Paul G. Stoltz (Adversity Quotient: Mengubah
Hambatan Menjadi Peluang, Penerbit PT Grasindo, Tahun 2000), mengembangkan
teori baru, yaitu Adversity Quotient, melalui riset mendalam atas kajian-kajian
ilmiah di bidang psikologi kognitif, psikoneuroimunologi, dan neorofisiologi selama
19 tahun dan penerapannya selama 10 tahun. Menurut Stoltz, suksesnya hidup seseorang lebih ditentukan oleh AQ-nya,
bukan IQ atau EQ. Ketiganya berperan dalam kesuksesan seseorang, namun yang
paling besar perannya adalah AQ. Hubungan ketiganya digambarkan dalam Segitiga
AQ-EQ-IQ. AQ memberitahu kita seberapa jauh kita mampu bertahan menghadapi
kesulitan dan kemampuan mengatasinya. AQ mempunyai tiga bentuk, yaitu merupakan
suatu kerangka kerja konseptual untuk memahami dan meningkatkan segala aspek
kesuksesan; suatu ukuran untuk mengetahui respon Anda terhadap kesulitan; dan
serangkaian peralatan (tools) untuk
memperbaiki respon Anda terhadap kesulitan.
AQ terdiri
atas empat dimensi, yaitu C, O2, R, dan E. C (Control) adalah dimensi yang
mempertanyakan seberapa banyak kendali
yang Anda rasakan terhadap sebuah peristiwa yang menimbulkan kesulitan.

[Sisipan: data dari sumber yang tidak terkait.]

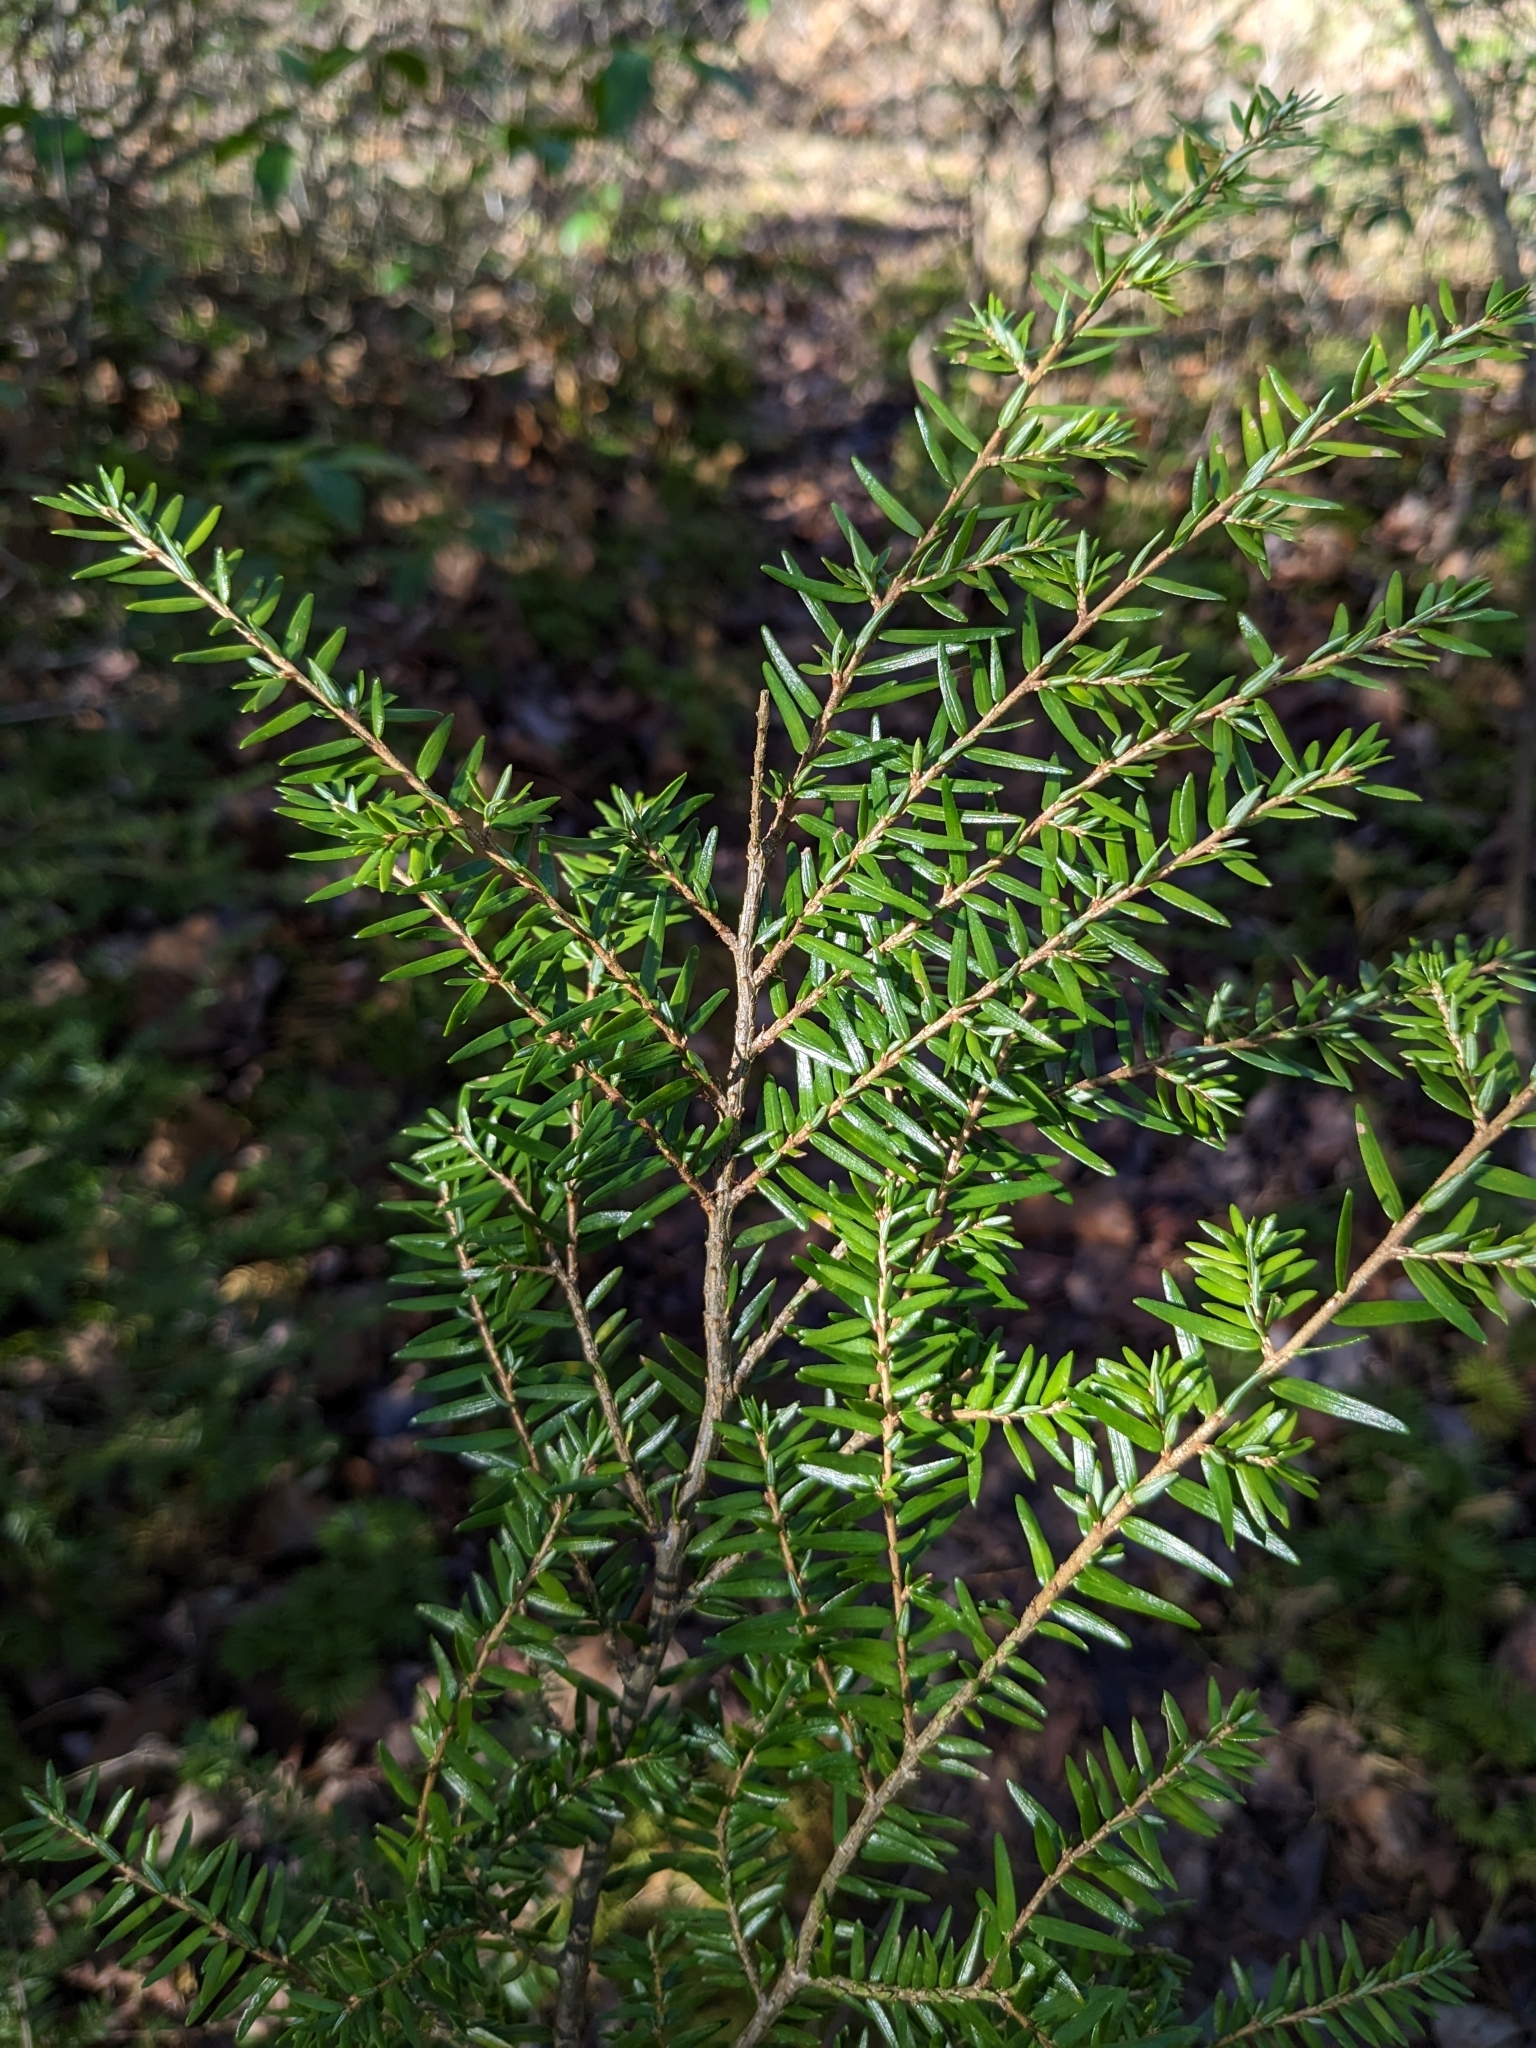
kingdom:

O2 terdiri atas Origin dan
Ownership. Origin (asal-usul), mempertanyakan siapa atau apa yang menjadi asal usul kesulitan, sedangkan Ownership (pengakuan) mempertanyakan sampai sejauh manakah Anda mengakui
akibat-akibat kesulitan itu. R merupakan singkatan dari Reach (jangkauan), yang mempertanyakan sejauh manakah kesulitan akan menjangkau
bagian-bagian lain dari kehidupan Anda. Sedangkan E (Endurance) mempertanyakan dua hal yang berkaitan, yaitu berapa lamakah kesulitan akan berlangsung,
dan berapa lamakah penyebab kesulitan itu
akan berlangsung. Gabungan skor keempat dimensi membentuk skor AQ Anda (AQ
= C + O2 + R + E).
Dalam bukunya, Adversity
Quotient: Mengubah Hambatan Menjadi Peluang, Penerbit PT Grasindo, Tahun 2000,
Stoltz menyediakan lembar evaluasi diri kita saat ini yang disebut Adversity
Response Profile (ARP) Quick Take™, yang bisa Anda temukan di halaman
121 – 131. Jika Anda tidak memiliki buku tersebut tetapi ingin mengevaluasi
diri, Anda bisa mengirimkan permintaan kepada saya dengan mengisi komentar atas
tulisan ini. Segera saya akan kirimkan file softcopy ke alamat email Anda. Jika
skor AQ Anda saat ini berada pada kategori rendah bukan berarti dunia Anda
berhenti, karena Adversity Quotient
menyediakan tools untuk memperbaiki
respon Anda terhadap kesulitan. Demikian pula seandainya nilai Anda saat ini
masuk pada kategori tinggi, Anda pun punya kesempatan untuk terus meningkatkan
respon Anda sehingga memiliki daya tahan yang lebih tinggi dalam menghadapi
kondisi-kondisi yang lebih sulit yang akan Anda hadapi dalam menyusuri perjalanan
Sang Pemenang.
sangat menarik kalau membahas mengenai AQ. Generasi sekarang perlu membaca & mengerti akan hal ini.
BalasHapusmohon dikirimkan ARP ke e-mail saya : 421.sadjiarto@gmail.com
terima kasih,
salam, ari
Selamat malam mas Ari,
HapusYa, memang betul sekali jika kita bisa memahami dan meningkatkan AQ kita akan sangat membantu dalam menjalani kehidupan kita.
Mohon maaf sebelumnya jika saya lambat merespons permintaan mas Ari, sehubungan dengan meningkatnya kesibukan saya di akhir tahun.
ARP yang mas butuhkan sudah saya kirim ke alamat email mas Ari.
Semoga bermanfaat.
Salam Pemenang,
Suhartono Chandra
jujur saya baru dengar istilah ini.. untuk itu saya langsung tertarik. mohon juga dikirimkan melalui email saya :gemppar72@yahoo.com. terima kasih
BalasHapusilmu baru :) mohon dikirimkan ke heprut.joko.thole@gmail.com. terimakasih banyak :)
BalasHapusMas Suhartono Chandra, apakah masih berkenan membagikan kuesioner ARP ini? Kebetulan saya ada tugas untuk analisis adversity quotient pada fresh graduates di tempat kerja. Kalau ya, tolong di-share melalui email ini: saya.ellen@gmail.com ya Pak. Terima kasih atas bantuannya.
BalasHapusSalam, Ellen.
Yess. AQ menarik untuk dipelajari dan dikembangkan.